== Problem ==
Among the records that follow, find the line with "2. 2. The grantee" and the line with "NOTE that like". Set down those lines and all lines between them exactly, without adding anything.

== Exercise data ==
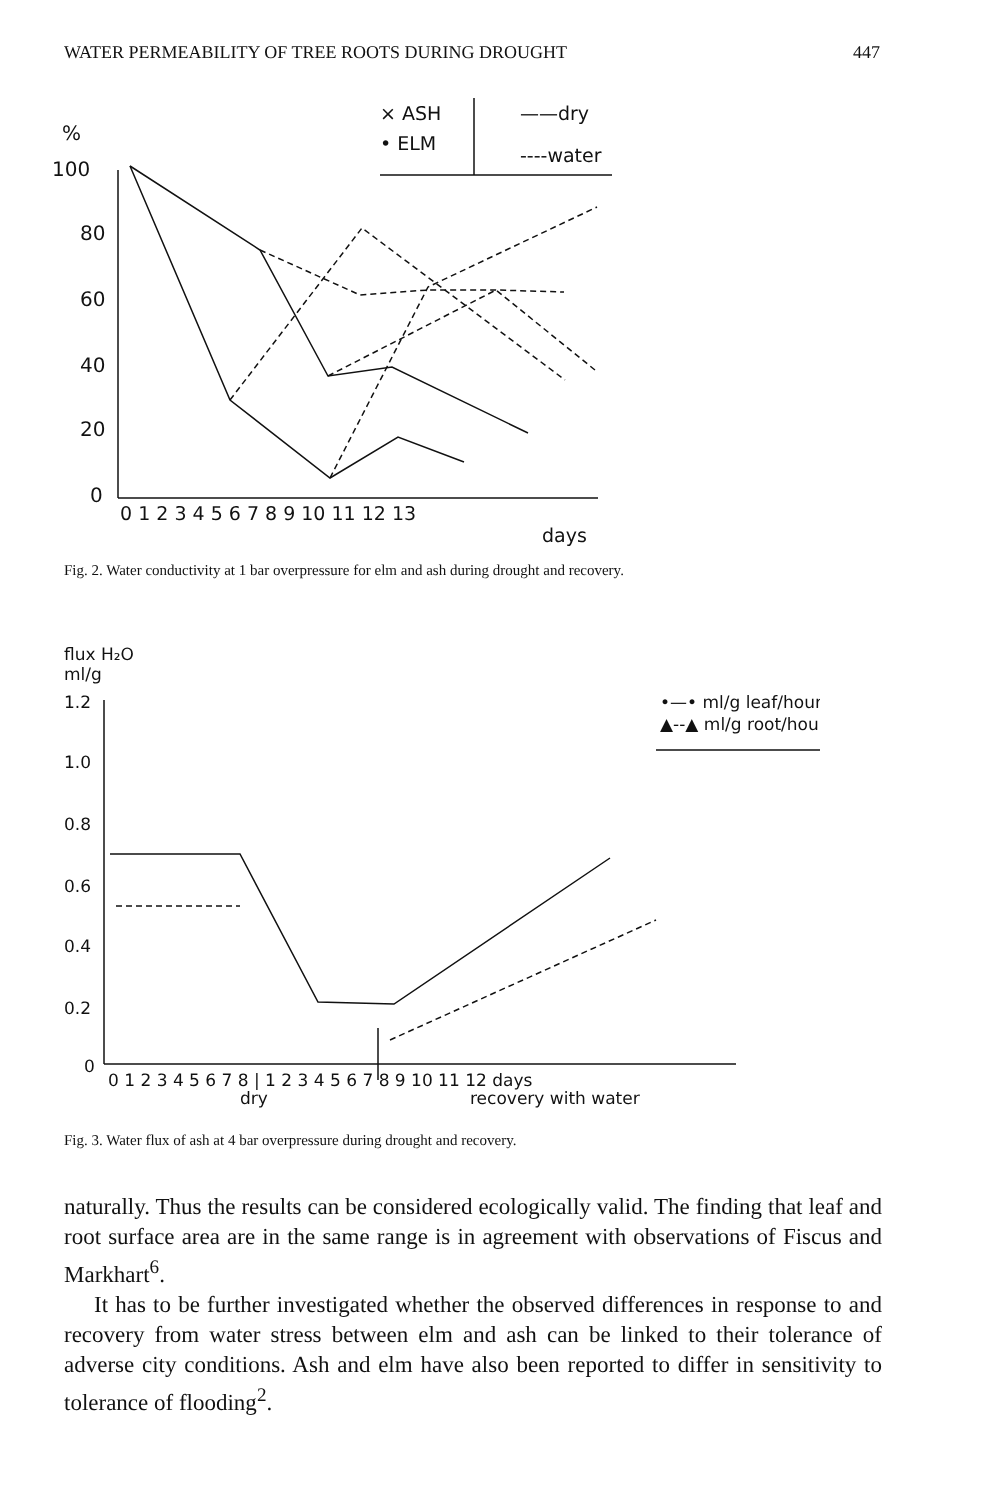WATER PERMEABILITY OF TREE ROOTS DURING DROUGHT 447
%
100
80
60
40
20
0
0 1 2 3 4 5 6 7 8 9 10 11 12 13
days
× ASH
• ELM
——dry
----water
Fig. 2. Water conductivity at 1 bar overpressure for elm and ash during drought and recovery.
flux H₂O
ml/g
1.2
1.0
0.8
0.6
0.4
0.2
0
0 1 2 3 4 5 6 7 8 | 1 2 3 4 5 6 7 8 9 10 11 12 days
dry
recovery with water
•—• ml/g leaf/hour
▲--▲ ml/g root/hour
Fig. 3. Water flux of ash at 4 bar overpressure during drought and recovery.
naturally. Thus the results can be considered ecologically valid. The finding that leaf and root surface area are in the same range is in agreement with observations of Fiscus and Markhart<sup>6</sup>.
It has to be further investigated whether the observed differences in response to and recovery from water stress between elm and ash can be linked to their tolerance of adverse city conditions. Ash and elm have also been reported to differ in sensitivity to tolerance of flooding<sup>2</sup>.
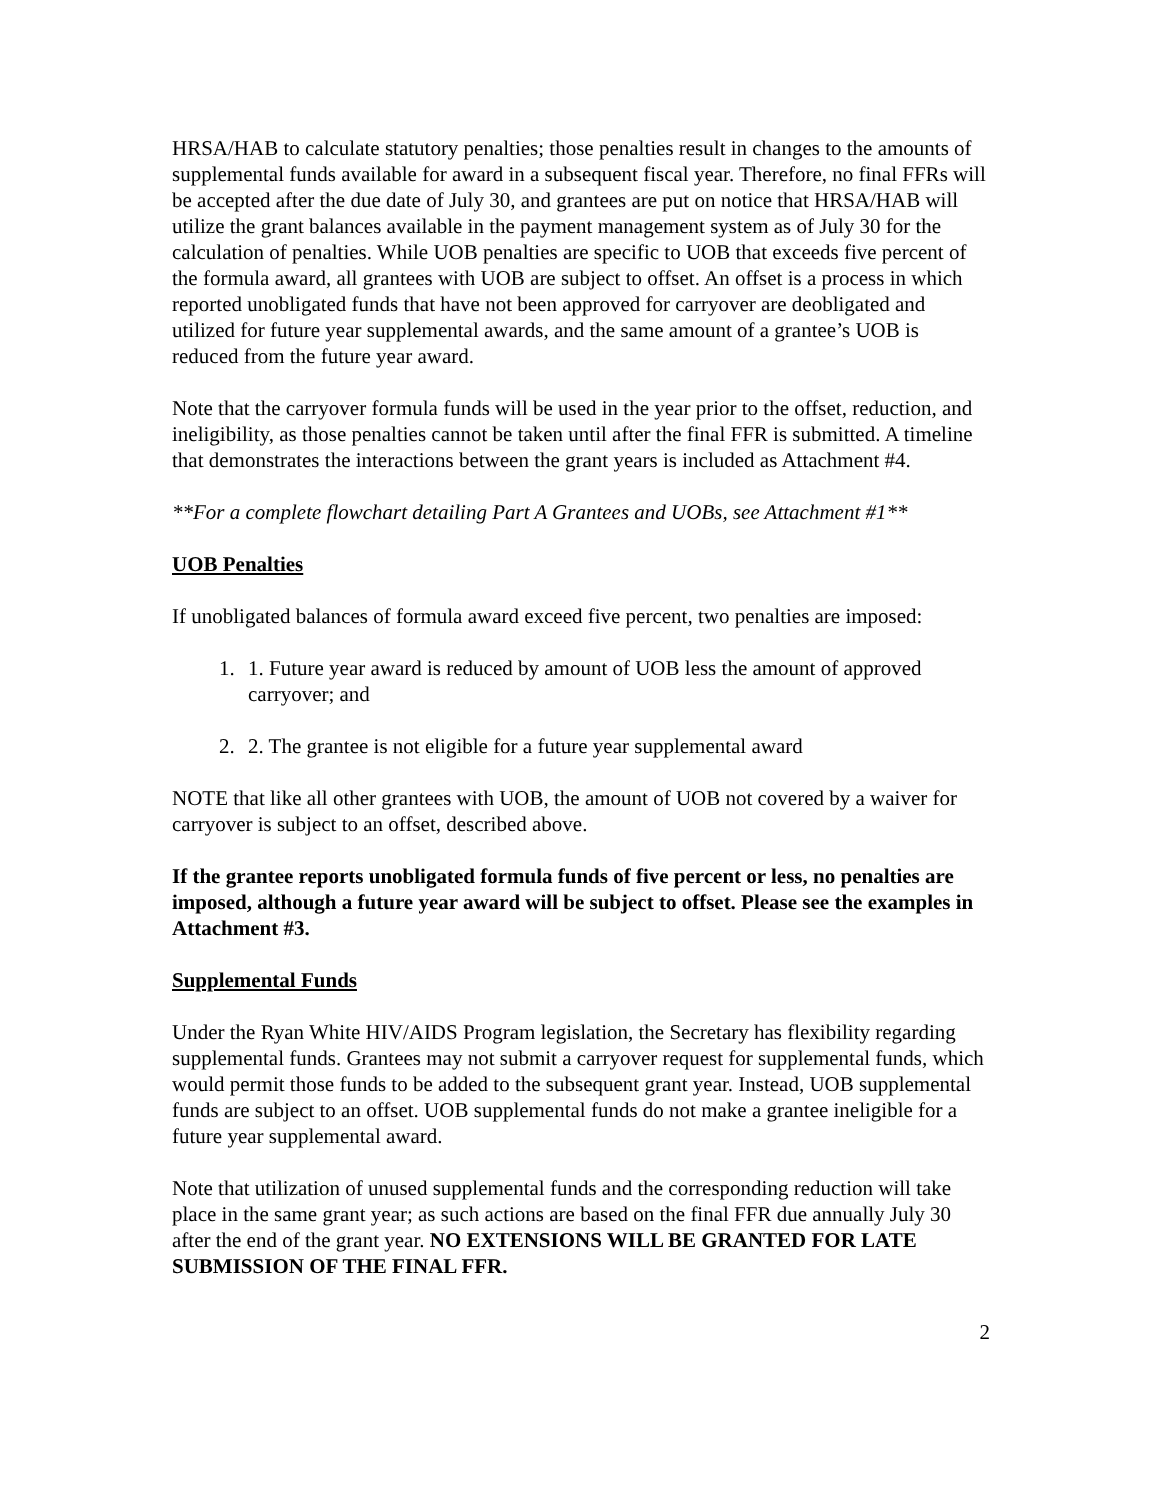HRSA/HAB to calculate statutory penalties; those penalties result in changes to the amounts of supplemental funds available for award in a subsequent fiscal year. Therefore, no final FFRs will be accepted after the due date of July 30, and grantees are put on notice that HRSA/HAB will utilize the grant balances available in the payment management system as of July 30 for the calculation of penalties. While UOB penalties are specific to UOB that exceeds five percent of the formula award, all grantees with UOB are subject to offset. An offset is a process in which reported unobligated funds that have not been approved for carryover are deobligated and utilized for future year supplemental awards, and the same amount of a grantee’s UOB is reduced from the future year award.
Note that the carryover formula funds will be used in the year prior to the offset, reduction, and ineligibility, as those penalties cannot be taken until after the final FFR is submitted. A timeline that demonstrates the interactions between the grant years is included as Attachment #4.
**For a complete flowchart detailing Part A Grantees and UOBs, see Attachment #1**
UOB Penalties
If unobligated balances of formula award exceed five percent, two penalties are imposed:
1. 1. Future year award is reduced by amount of UOB less the amount of approved carryover; and
2. 2. The grantee is not eligible for a future year supplemental award
NOTE that like all other grantees with UOB, the amount of UOB not covered by a waiver for carryover is subject to an offset, described above.
If the grantee reports unobligated formula funds of five percent or less, no penalties are imposed, although a future year award will be subject to offset. Please see the examples in Attachment #3.
Supplemental Funds
Under the Ryan White HIV/AIDS Program legislation, the Secretary has flexibility regarding supplemental funds. Grantees may not submit a carryover request for supplemental funds, which would permit those funds to be added to the subsequent grant year. Instead, UOB supplemental funds are subject to an offset. UOB supplemental funds do not make a grantee ineligible for a future year supplemental award.
Note that utilization of unused supplemental funds and the corresponding reduction will take place in the same grant year; as such actions are based on the final FFR due annually July 30 after the end of the grant year. NO EXTENSIONS WILL BE GRANTED FOR LATE SUBMISSION OF THE FINAL FFR.
2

== Solved problem ==
2. 2. The grantee is not eligible for a future year supplemental award
NOTE that like all other grantees with UOB, the amount of UOB not covered by a waiver for carryover is subject to an offset, described above.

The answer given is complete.